> Passage:
On the other hand, if \[\tag{2.22a} \left|\frac{a_{n+1}}{a_{n}}\right| \geq 1\] for all \(n \geq N\) the series diverges. As above we may take \(N=0\) . Then \(\left|a_{n}\right| \geq\left|a_{0}\right|\) whence \(\left|a_{n}\right|\) does not tend to zero so that the series cannot possibly converge.

By a similar comparison it is easy to show that the series \(\sum_{\nu=1}^{\infty} a_{\nu}\) converges absolutely if \[\tag{2.23} \sqrt[n]{\left|a_{n}\right|} \leq r<1\] for all \(n>N\) . Again, the series \(\sum_{\nu=1}^{\infty} a_{\nu}\) diverges \[\tag{2.23a} \sqrt[n]{\left|a_{n}\right|} \geq 1\] for all terms after a given term. In fact, for divergence it is obviously sufficient just to require (2.23a) for an infinity of values of \(n\) .

> To do:
Reproduce verbatim the part of the passage on series convergence starting at "On the other" and ending at "values of \(n\) .".

> Material provided:
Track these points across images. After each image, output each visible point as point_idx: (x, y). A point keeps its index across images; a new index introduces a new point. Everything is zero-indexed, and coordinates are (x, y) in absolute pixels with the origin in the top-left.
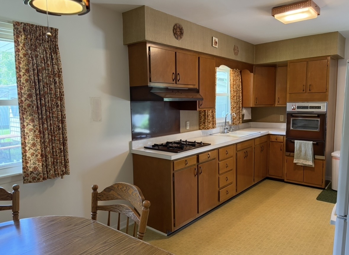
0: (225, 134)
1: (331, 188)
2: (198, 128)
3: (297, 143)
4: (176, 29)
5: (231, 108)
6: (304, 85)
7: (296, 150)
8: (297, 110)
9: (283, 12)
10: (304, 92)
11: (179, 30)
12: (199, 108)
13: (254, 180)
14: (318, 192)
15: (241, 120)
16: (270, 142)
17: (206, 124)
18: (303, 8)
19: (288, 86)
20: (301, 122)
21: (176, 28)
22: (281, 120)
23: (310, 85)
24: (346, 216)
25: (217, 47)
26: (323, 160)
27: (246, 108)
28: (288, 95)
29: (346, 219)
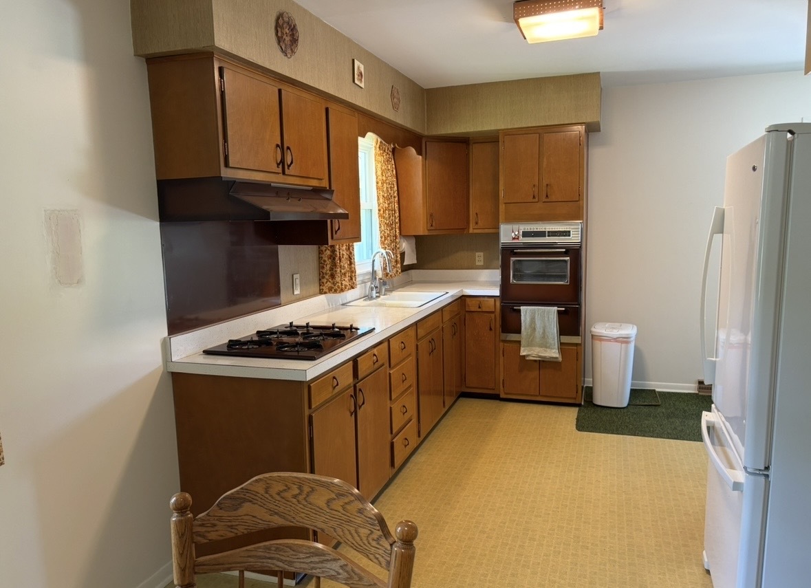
0: (375, 301)
1: (592, 402)
2: (318, 290)
3: (526, 312)
4: (282, 28)
5: (381, 237)
6: (534, 186)
7: (525, 328)
8: (523, 240)
9: (535, 14)
10: (534, 200)
11: (288, 32)
12: (332, 238)
13: (444, 403)
14: (572, 413)
15: (399, 265)
16: (467, 314)
17: (338, 279)
18: (580, 8)
19: (501, 187)
20: (531, 265)
21: (283, 25)
22: (478, 263)
23: (547, 185)
24: (767, 468)
25: (362, 85)
26: (577, 345)
27: (406, 237)
28: (502, 207)
29: (767, 476)
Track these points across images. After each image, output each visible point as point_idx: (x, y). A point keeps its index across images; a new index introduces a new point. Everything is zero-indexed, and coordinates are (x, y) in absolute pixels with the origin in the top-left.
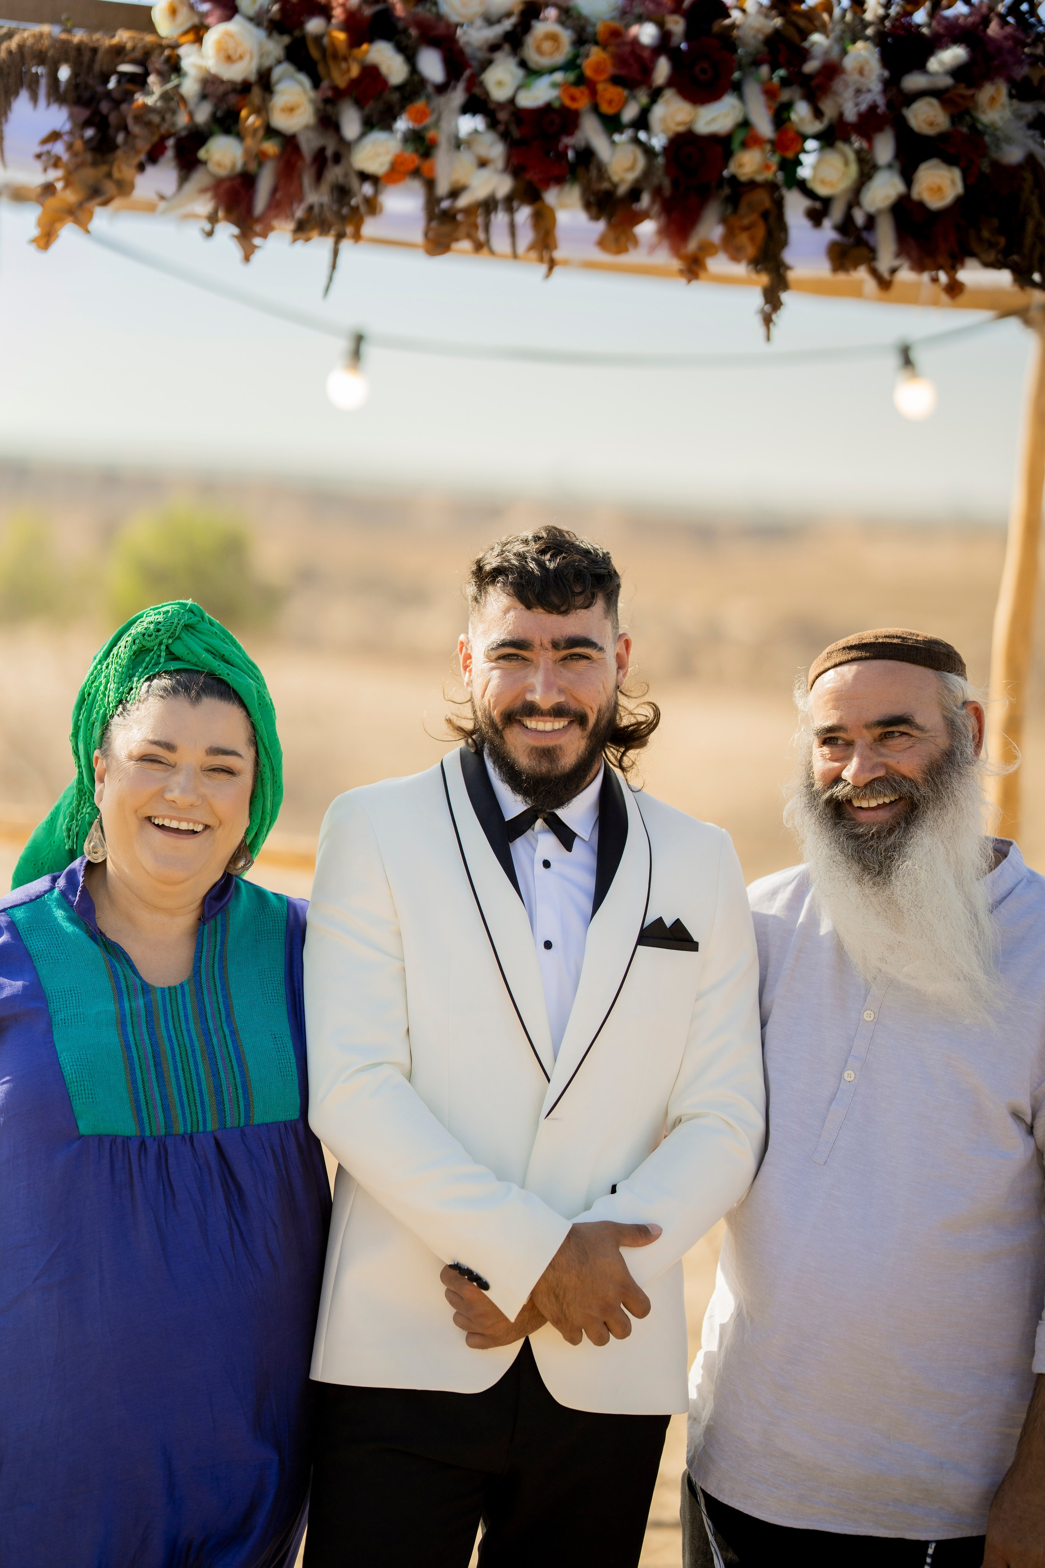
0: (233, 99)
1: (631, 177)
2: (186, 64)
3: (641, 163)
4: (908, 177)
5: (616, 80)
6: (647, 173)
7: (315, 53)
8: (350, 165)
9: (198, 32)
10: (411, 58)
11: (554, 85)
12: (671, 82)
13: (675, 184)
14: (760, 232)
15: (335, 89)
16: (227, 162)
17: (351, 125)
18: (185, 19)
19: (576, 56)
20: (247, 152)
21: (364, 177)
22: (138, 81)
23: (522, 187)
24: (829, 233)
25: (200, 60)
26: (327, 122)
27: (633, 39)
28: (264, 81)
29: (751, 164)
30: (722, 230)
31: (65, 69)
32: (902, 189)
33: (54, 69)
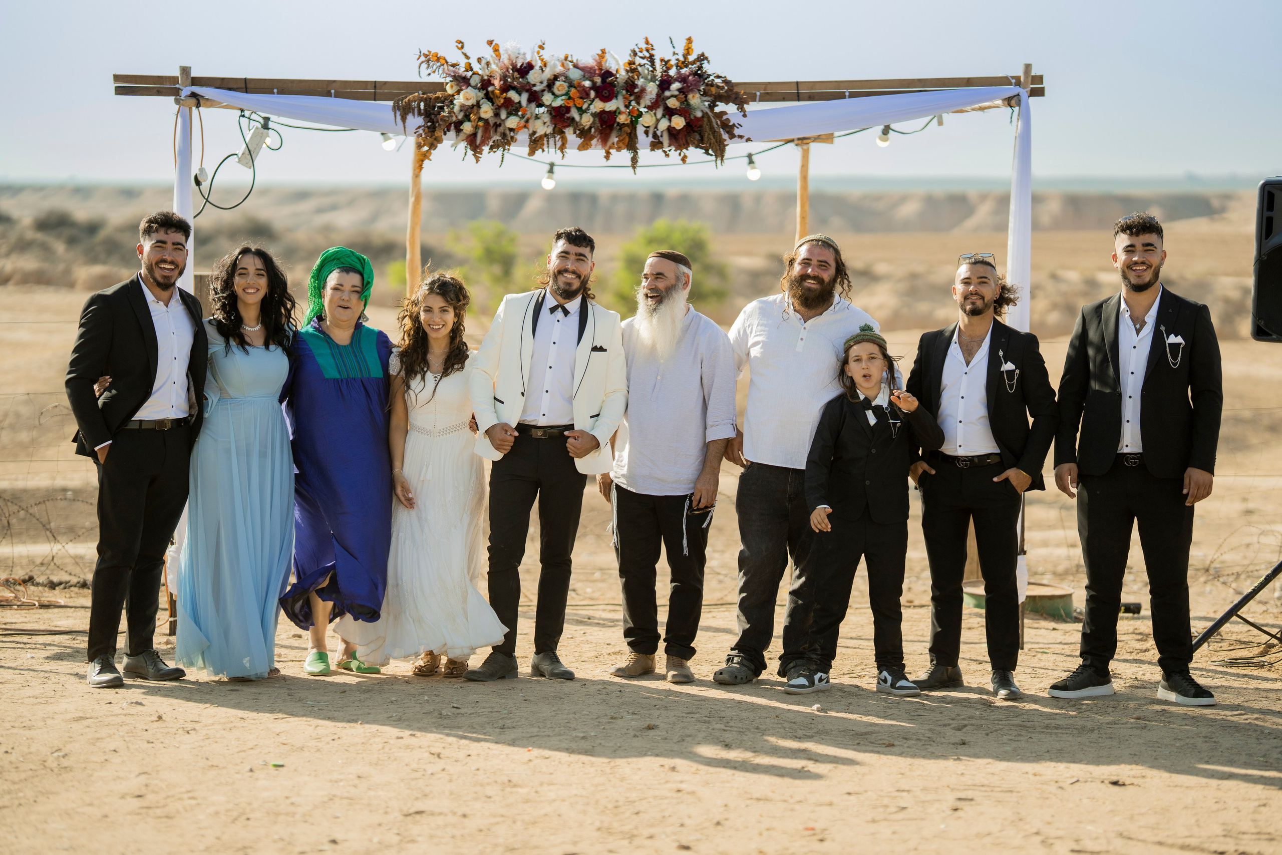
0: (469, 110)
1: (589, 124)
2: (455, 102)
3: (591, 120)
4: (670, 120)
5: (581, 98)
6: (594, 122)
7: (492, 96)
8: (505, 126)
9: (458, 92)
10: (519, 95)
11: (562, 100)
12: (596, 97)
13: (601, 126)
14: (628, 139)
15: (498, 105)
16: (469, 129)
17: (503, 115)
18: (456, 88)
19: (569, 91)
20: (472, 126)
21: (510, 130)
22: (441, 108)
23: (557, 129)
24: (650, 138)
25: (459, 100)
26: (497, 115)
27: (584, 86)
28: (478, 105)
29: (622, 119)
30: (617, 139)
31: (422, 105)
32: (668, 124)
33: (419, 105)
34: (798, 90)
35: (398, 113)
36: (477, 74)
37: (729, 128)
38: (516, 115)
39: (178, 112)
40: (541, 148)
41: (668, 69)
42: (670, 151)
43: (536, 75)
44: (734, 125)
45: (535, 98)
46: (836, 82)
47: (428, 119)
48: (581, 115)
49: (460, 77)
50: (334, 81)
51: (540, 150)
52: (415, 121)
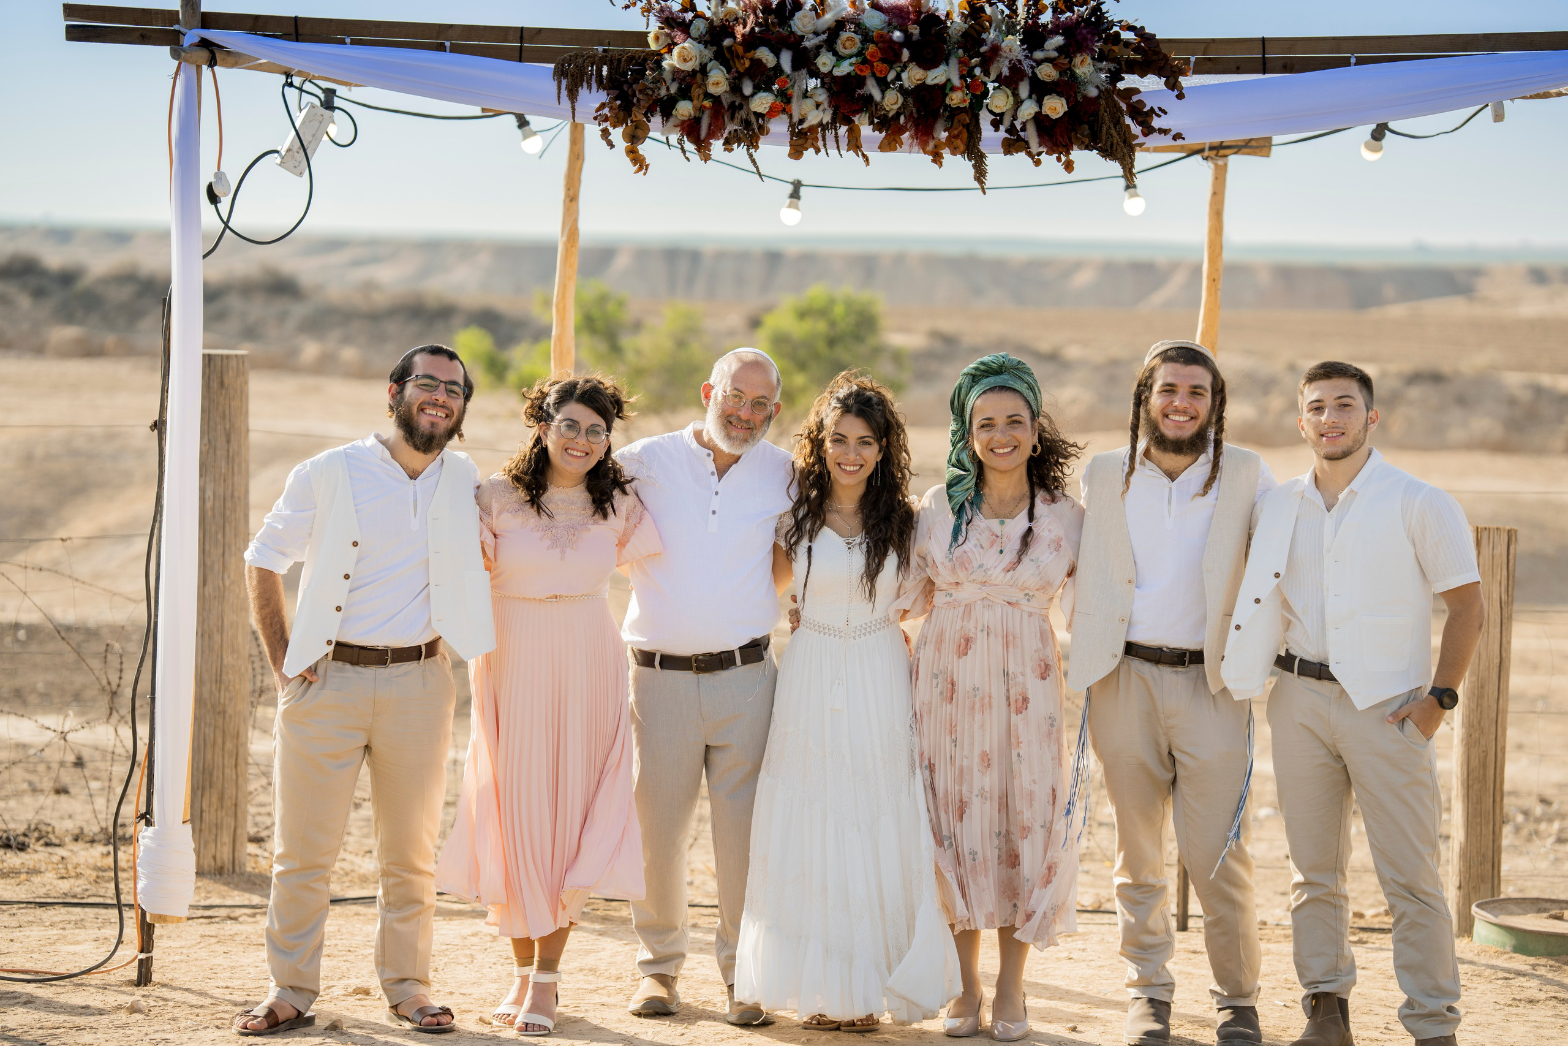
0: (688, 79)
1: (896, 107)
2: (665, 64)
3: (901, 101)
4: (1040, 103)
5: (883, 61)
6: (904, 106)
7: (728, 55)
8: (749, 109)
9: (670, 49)
10: (777, 55)
11: (851, 64)
12: (911, 60)
13: (918, 112)
14: (965, 135)
15: (738, 72)
16: (686, 113)
17: (748, 89)
18: (665, 40)
19: (863, 49)
20: (696, 107)
21: (758, 115)
22: (641, 74)
23: (840, 116)
24: (1002, 134)
25: (671, 61)
26: (735, 88)
27: (891, 39)
28: (703, 70)
29: (956, 99)
30: (947, 134)
31: (605, 70)
32: (1037, 109)
33: (600, 71)
34: (1264, 54)
35: (564, 83)
36: (701, 16)
37: (1143, 116)
38: (769, 89)
39: (177, 74)
40: (813, 146)
41: (1040, 12)
42: (1039, 154)
43: (806, 20)
44: (1152, 110)
45: (804, 61)
46: (1334, 38)
47: (616, 92)
48: (883, 92)
49: (674, 20)
50: (451, 26)
51: (811, 151)
52: (592, 98)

> Answer box:
On the other hand, if \[\tag{2.22a} \left|\frac{a_{n+1}}{a_{n}}\right| \geq 1\] for all \(n \geq N\) the series diverges. As above we may take \(N=0\) . Then \(\left|a_{n}\right| \geq\left|a_{0}\right|\) whence \(\left|a_{n}\right|\) does not tend to zero so that the series cannot possibly converge.

By a similar comparison it is easy to show that the series \(\sum_{\nu=1}^{\infty} a_{\nu}\) converges absolutely if \[\tag{2.23} \sqrt[n]{\left|a_{n}\right|} \leq r<1\] for all \(n>N\) . Again, the series \(\sum_{\nu=1}^{\infty} a_{\nu}\) diverges \[\tag{2.23a} \sqrt[n]{\left|a_{n}\right|} \geq 1\] for all terms after a given term. In fact, for divergence it is obviously sufficient just to require (2.23a) for an infinity of values of \(n\) .